The scope of this investigation did not include coroner’s inquests or homicides, as there are several other agencies involved in those, according to Clemett.

The recommendations from the auditor’s report include:

– Consistently complete and review coroner investigations and reports in a timely manner

– Establish formal timelines for communicating coroner investigation results to families, and making recommendations to agencies

– Analyze death investigation data (e.g., location, manner, cause) to inform public safety recommendations and conduct timely follow up on recommendation implementation

– Routinely confirm coroners understand confidentiality and conflict of interest policies

– Centrally log complaints and actions taken to resolve them

– Regularly report on Coroners Service activities (e.g., complaints, recommendations) and investigation results (e.g., data analysis) to senior management

Serious incidents at homes for adults with intellectual disabilities

In this report, the auditor’s office looked at service delivery at homes for adults with intellectual disabilities, and found the Ministry of Social Services needs to do a better job of monitoring whether the homes are providing quality care.

In the year 2020-2021, the 748 serious incidents were reported in group homes and 111 serious incidents were reported in private service homes – the auditor said the ministry doesn’t analyze the incidents to identify homes with ongoing issues.

However, the auditor did say that there weren’t any instances found where homes are operating which shouldn’t be.

Social Services Minister Lori Carr said she wanted to put the serious incidents into context, that many of them were related to COVID-19, while others were related to things like a client getting their medication 10 minutes late.

Clemett said the ministry should be doing a better job of having a central tracking system for home licenses including when they were licensed, which have conditional licenses, what deficiencies there might be and when inspectors should go back. She said the ministry doesn’t have a system to track serious incidents home by home which would allow staff to see a trend.

“The ministry … they don’t have that ability to have that, sort of, detailed analysis in front of them, other than the serious incidents by category,” said Clemett.

The auditor also talked about the person-centred plans developed for clients, that the ministry supports home operators in developing these with a web page, but doesn’t meet with clients to evaluate the plans’ fulfillment. According to the report, 63 per cent of clients’ records that were tested showed that they hadn’t had any direct contact with ministry staff in two years.
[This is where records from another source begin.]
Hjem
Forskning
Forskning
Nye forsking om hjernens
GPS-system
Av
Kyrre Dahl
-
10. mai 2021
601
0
The recommendations for the Ministry include:

– Regularly meet with clients in the homes and assess the quality and fulfillment of their person-centred plans

– Update the home inspection checklist to cover key risk areas and annually inspect each group home to assess whether minimum program standards are met

– Centrally track key information about homes and monitor timely resolution of deficiencies at conditionally licensed homes

– Analyze serious incidents for ongoing issues in homes and ensure incident recommendations from investigations are implemented

– Verify completion of periodic criminal record checks for those people in homes supporting clients

Looking ahead

Clemett said her office is outlining priorities for the next few years and COVID-19 will be a bit part of that.

She said work will include the implications that have come about from COVID-19, online learning in the education sector, buying goods and services within the health authority, and recruitment and retention in the authority.

She said, in the longer-term, her office will also be looking at surgical wait times and virtual care, while also staying on top of ongoing situations like cybersecurity and IT risks.